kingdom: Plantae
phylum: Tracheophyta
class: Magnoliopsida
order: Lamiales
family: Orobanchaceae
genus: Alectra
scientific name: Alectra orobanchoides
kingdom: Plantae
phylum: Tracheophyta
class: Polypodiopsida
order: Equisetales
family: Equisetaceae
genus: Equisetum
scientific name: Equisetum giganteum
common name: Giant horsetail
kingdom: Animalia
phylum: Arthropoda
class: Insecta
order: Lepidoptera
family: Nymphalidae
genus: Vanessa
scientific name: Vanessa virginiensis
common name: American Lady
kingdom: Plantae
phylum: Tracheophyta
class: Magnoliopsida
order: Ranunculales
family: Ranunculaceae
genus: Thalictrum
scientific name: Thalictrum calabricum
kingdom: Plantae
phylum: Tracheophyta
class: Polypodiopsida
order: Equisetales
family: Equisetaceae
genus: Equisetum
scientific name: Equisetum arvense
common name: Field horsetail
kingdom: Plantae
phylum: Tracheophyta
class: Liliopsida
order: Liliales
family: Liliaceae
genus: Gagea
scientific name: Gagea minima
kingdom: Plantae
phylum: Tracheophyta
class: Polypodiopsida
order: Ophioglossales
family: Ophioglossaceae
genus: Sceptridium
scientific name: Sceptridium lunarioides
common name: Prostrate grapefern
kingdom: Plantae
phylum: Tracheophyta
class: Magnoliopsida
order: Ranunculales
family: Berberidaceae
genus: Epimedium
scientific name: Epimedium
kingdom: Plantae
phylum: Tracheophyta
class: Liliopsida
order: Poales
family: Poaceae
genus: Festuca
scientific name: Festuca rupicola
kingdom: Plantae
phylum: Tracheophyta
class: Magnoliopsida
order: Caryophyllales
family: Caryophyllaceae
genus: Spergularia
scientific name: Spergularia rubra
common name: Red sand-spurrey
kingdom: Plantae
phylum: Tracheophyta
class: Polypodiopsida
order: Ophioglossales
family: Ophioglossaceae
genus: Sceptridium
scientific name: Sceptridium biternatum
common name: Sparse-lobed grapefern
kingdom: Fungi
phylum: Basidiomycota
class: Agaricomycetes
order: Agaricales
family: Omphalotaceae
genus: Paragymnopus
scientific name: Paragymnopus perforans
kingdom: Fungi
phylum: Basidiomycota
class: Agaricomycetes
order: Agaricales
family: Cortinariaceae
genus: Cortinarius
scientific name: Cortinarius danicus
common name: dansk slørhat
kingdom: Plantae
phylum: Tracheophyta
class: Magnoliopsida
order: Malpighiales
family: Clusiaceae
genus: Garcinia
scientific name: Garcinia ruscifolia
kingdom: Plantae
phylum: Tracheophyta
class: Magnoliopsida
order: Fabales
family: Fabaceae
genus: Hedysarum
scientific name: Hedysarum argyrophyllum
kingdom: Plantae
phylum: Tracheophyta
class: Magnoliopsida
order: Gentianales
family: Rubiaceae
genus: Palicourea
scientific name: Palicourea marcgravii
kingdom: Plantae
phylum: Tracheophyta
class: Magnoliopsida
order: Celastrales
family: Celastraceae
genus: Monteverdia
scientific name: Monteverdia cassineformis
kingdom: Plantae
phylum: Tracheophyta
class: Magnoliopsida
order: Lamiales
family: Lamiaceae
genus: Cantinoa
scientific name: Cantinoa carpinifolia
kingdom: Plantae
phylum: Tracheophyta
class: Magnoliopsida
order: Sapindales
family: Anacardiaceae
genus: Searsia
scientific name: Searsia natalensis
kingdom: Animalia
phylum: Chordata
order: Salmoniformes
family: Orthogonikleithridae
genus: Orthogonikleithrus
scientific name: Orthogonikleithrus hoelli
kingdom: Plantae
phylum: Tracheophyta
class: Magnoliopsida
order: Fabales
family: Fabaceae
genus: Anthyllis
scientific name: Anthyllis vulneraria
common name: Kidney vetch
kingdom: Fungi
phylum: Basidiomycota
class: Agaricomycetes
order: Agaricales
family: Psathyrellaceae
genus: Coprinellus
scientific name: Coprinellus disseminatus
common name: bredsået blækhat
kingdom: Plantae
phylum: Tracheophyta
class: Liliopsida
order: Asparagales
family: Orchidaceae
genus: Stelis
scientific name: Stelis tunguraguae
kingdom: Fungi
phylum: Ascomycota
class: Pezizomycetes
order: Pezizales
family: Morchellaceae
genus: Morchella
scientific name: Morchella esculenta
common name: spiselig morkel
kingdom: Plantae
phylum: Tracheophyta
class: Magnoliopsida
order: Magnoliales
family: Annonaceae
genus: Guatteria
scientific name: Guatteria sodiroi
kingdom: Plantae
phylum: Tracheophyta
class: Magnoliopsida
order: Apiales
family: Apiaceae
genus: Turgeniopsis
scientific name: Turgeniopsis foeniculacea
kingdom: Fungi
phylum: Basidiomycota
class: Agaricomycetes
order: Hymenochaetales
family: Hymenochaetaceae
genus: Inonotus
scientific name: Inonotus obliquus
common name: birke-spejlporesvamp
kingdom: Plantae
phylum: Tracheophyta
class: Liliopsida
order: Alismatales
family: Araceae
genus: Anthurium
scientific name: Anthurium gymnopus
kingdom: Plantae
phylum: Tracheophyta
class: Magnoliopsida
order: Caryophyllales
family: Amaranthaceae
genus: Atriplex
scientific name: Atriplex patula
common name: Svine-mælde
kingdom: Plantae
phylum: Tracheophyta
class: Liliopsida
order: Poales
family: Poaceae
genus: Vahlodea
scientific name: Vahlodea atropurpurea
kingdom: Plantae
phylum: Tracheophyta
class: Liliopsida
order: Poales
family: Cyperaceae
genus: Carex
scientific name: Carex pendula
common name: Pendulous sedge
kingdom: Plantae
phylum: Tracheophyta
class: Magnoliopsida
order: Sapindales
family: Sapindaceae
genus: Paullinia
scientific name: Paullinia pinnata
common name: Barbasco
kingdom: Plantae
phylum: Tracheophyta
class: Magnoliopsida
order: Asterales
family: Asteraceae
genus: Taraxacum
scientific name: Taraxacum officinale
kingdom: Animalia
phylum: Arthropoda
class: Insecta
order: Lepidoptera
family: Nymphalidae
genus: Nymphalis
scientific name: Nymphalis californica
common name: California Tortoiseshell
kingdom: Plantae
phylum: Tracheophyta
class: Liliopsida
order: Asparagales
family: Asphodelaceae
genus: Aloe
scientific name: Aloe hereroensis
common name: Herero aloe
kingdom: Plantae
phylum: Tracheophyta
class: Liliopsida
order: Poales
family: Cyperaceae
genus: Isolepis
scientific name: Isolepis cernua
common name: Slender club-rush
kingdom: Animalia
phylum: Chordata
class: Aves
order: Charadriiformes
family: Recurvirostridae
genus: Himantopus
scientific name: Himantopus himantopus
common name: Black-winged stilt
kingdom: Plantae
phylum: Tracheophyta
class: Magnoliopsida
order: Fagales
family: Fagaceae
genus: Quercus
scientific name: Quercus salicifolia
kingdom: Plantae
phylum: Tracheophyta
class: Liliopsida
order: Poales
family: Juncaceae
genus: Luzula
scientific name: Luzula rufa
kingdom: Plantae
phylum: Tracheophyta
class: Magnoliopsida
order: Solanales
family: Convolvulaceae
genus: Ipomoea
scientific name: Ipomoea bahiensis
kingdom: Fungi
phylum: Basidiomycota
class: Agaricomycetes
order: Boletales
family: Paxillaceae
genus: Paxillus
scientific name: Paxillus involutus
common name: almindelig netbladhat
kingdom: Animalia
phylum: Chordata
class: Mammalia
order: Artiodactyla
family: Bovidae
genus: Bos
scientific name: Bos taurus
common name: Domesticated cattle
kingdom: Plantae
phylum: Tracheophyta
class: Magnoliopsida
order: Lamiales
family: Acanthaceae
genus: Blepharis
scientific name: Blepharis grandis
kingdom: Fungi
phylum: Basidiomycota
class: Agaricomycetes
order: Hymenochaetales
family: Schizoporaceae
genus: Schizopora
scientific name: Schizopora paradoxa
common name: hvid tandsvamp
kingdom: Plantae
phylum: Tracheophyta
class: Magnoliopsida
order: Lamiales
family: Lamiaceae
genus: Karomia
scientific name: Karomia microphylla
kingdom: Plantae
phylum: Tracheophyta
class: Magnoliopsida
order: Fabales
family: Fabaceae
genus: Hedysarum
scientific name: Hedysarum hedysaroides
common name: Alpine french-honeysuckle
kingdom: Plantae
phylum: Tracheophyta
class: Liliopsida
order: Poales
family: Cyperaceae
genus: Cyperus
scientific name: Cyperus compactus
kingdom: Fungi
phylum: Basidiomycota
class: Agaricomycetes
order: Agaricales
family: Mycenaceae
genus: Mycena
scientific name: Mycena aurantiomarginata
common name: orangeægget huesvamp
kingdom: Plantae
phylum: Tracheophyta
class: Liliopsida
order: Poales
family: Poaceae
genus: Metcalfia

================

In the listing, lay out everything from the line containing "order: Alismatales" down to the line containing "order: Charadriiformes" as a Markdown table. Use a Row column for the row number and an Entry column for the line, and omit blank lines.

[FINISHED TASK]
| Row | Entry |
|---|---|
| 1 | order: Alismatales |
| 2 | family: Araceae |
| 3 | genus: Anthurium |
| 4 | scientific name: Anthurium gymnopus |
| 5 | kingdom: Plantae |
| 6 | phylum: Tracheophyta |
| 7 | class: Magnoliopsida |
| 8 | order: Caryophyllales |
| 9 | family: Amaranthaceae |
| 10 | genus: Atriplex |
| 11 | scientific name: Atriplex patula |
| 12 | common name: Svine-mælde |
| 13 | kingdom: Plantae |
| 14 | phylum: Tracheophyta |
| 15 | class: Liliopsida |
| 16 | order: Poales |
| 17 | family: Poaceae |
| 18 | genus: Vahlodea |
| 19 | scientific name: Vahlodea atropurpurea |
| 20 | kingdom: Plantae |
| 21 | phylum: Tracheophyta |
| 22 | class: Liliopsida |
| 23 | order: Poales |
| 24 | family: Cyperaceae |
| 25 | genus: Carex |
| 26 | scientific name: Carex pendula |
| 27 | common name: Pendulous sedge |
| 28 | kingdom: Plantae |
| 29 | phylum: Tracheophyta |
| 30 | class: Magnoliopsida |
| 31 | order: Sapindales |
| 32 | family: Sapindaceae |
| 33 | genus: Paullinia |
| 34 | scientific name: Paullinia pinnata |
| 35 | common name: Barbasco |
| 36 | kingdom: Plantae |
| 37 | phylum: Tracheophyta |
| 38 | class: Magnoliopsida |
| 39 | order: Asterales |
| 40 | family: Asteraceae |
| 41 | genus: Taraxacum |
| 42 | scientific name: Taraxacum officinale |
| 43 | kingdom: Animalia |
| 44 | phylum: Arthropoda |
| 45 | class: Insecta |
| 46 | order: Lepidoptera |
| 47 | family: Nymphalidae |
| 48 | genus: Nymphalis |
| 49 | scientific name: Nymphalis californica |
| 50 | common name: California Tortoiseshell |
| 51 | kingdom: Plantae |
| 52 | phylum: Tracheophyta |
| 53 | class: Liliopsida |
| 54 | order: Asparagales |
| 55 | family: Asphodelaceae |
| 56 | genus: Aloe |
| 57 | scientific name: Aloe hereroensis |
| 58 | common name: Herero aloe |
| 59 | kingdom: Plantae |
| 60 | phylum: Tracheophyta |
| 61 | class: Liliopsida |
| 62 | order: Poales |
| 63 | family: Cyperaceae |
| 64 | genus: Isolepis |
| 65 | scientific name: Isolepis cernua |
| 66 | common name: Slender club-rush |
| 67 | kingdom: Animalia |
| 68 | phylum: Chordata |
| 69 | class: Aves |
| 70 | order: Charadriiformes |